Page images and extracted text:
++++

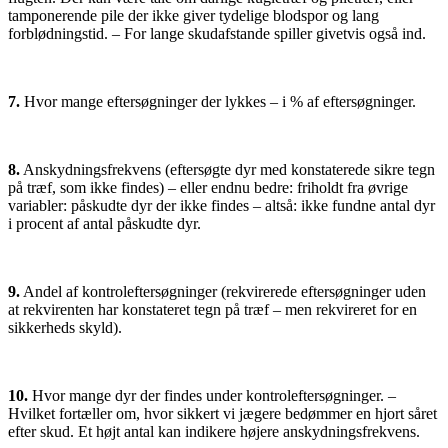
tamponerende pile der ikke giver tydelige blodspor og lang
forblødningstid. – For lange skudafstande spiller givetvis også ind.
7.
Hvor mange eftersøgninger der lykkes – i % af eftersøgninger.
8.
Anskydningsfrekvens (eftersøgte dyr med konstaterede sikre tegn
på træf, som ikke findes) – eller endnu bedre: friholdt fra øvrige
variabler: påskudte dyr der ikke findes – altså: ikke fundne antal dyr
i procent af antal påskudte dyr.
9.
Andel af kontroleftersøgninger (rekvirerede eftersøgninger uden
at rekvirenten har konstateret tegn på træf – men rekvireret for en
sikkerheds skyld).
10.
Hvor mange dyr der findes under kontroleftersøgninger. –
Hvilket fortæller om, hvor sikkert vi jægere bedømmer en hjort såret
efter skud. Et højt antal kan indikere højere anskydningsfrekvens.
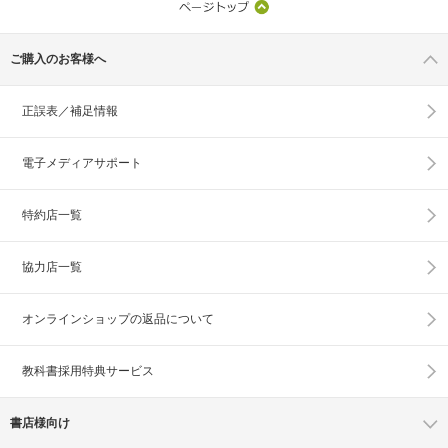
ご購入のお客様へ
正誤表／補足情報
電子メディアサポート
特約店一覧
協力店一覧
オンラインショップの
返品について
教科書採用特典サービス
書店様向け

++++

--- Task statement ---
Your answer must be an exact copy of the records above, with every picture left out.

--- Exercise answer ---
tamponerende pile der ikke giver tydelige blodspor og lang
forblødningstid. – For lange skudafstande spiller givetvis også ind.
7.
Hvor mange eftersøgninger der lykkes – i % af eftersøgninger.
8.
Anskydningsfrekvens (eftersøgte dyr med konstaterede sikre tegn
på træf, som ikke findes) – eller endnu bedre: friholdt fra øvrige
variabler: påskudte dyr der ikke findes – altså: ikke fundne antal dyr
i procent af antal påskudte dyr.
9.
Andel af kontroleftersøgninger (rekvirerede eftersøgninger uden
at rekvirenten har konstateret tegn på træf – men rekvireret for en
sikkerheds skyld).
10.
Hvor mange dyr der findes under kontroleftersøgninger. –
Hvilket fortæller om, hvor sikkert vi jægere bedømmer en hjort såret
efter skud. Et højt antal kan indikere højere anskydningsfrekvens.
ご購入のお客様へ
正誤表／補足情報
電子メディアサポート
特約店一覧
協力店一覧
オンラインショップの
返品について
教科書採用特典サービス
書店様向け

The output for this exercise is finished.